Impaired GABAergic regulation and developmental immaturity in interneurons derived from the medial ganglionic eminence in tuberous sclerosis complex

GABAergic interneurons play a critical role in maintaining neural circuit balance, excitation-inhibition regulation, and cognitive function modulation. In tuberous sclerosis complex (TSC), GABAergic neuron dysfunction contributes to disrupted network activity and associated neurological symptoms, assumingly in a cell type specific manner. This study focuses on identifying specific interneuron subpopulations within TSC, emphasizing the unique characteristics of medial ganglionic eminence (MGE)- and caudal ganglionic eminence (CGE)-derived interneurons.
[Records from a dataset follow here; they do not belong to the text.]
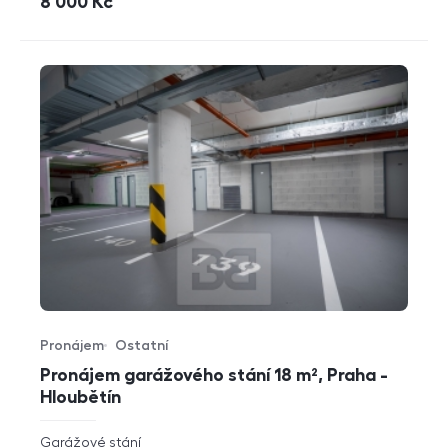
cena
8 000
Kč
Pronájem
Ostatní
Typ nabídky
Typ nemovitosti
Pronájem garážového stání 18 m², Praha -
Hloubětín
rozměry
Garážové stání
Using single-nuclei RNA sequencing in TSC patient material, we identify somatostatin-expressing (SST+) interneurons as a unique and immature subpopulation in TSC. The disrupted maturation of SST+ interneurons may undergo an incomplete switch from excitatory to inhibitory GABAergic signaling during development, resulting in reduced inhibitory properties. Notably, this study reveals markers of immaturity specifically in SST+ interneurons, including an abnormal NKCC1/KCC2 ratio, indicating an imbalance in chloride homeostasis crucial for the postsynaptic consequences of GABAergic signaling as well as the downregulation of GABAA receptor subunits, GABRA1, and upregulation of GABRA2. To better verify the altered maturation in TSC, we performed experiments using the two-electrode voltage clamp technique on Xenopus laevis oocytes. Firstly, we found an altered GABA reversal potential (EGABA) suggesting a less hyperpolarizing GABAergic signaling. Moreover, we also described a rightward shift of GABA receptor affinity in TSC, associated with an upregulation of GABRA2, using both the cytoplasmatic injection of human membrane and the intranuclear injection of human cDNA in the Xenopus oocytes. Further exploration of SST+ interneurons revealed altered localization patterns of SST+ interneurons in TSC brain tissue, concentrated in deeper cortical layers, possibly linked to cortical dyslamination. In conclusion, this study sheds light on the potential contribution of SST+ interneurons to TSC pathophysiology, offering insights for targeted therapeutic interventions.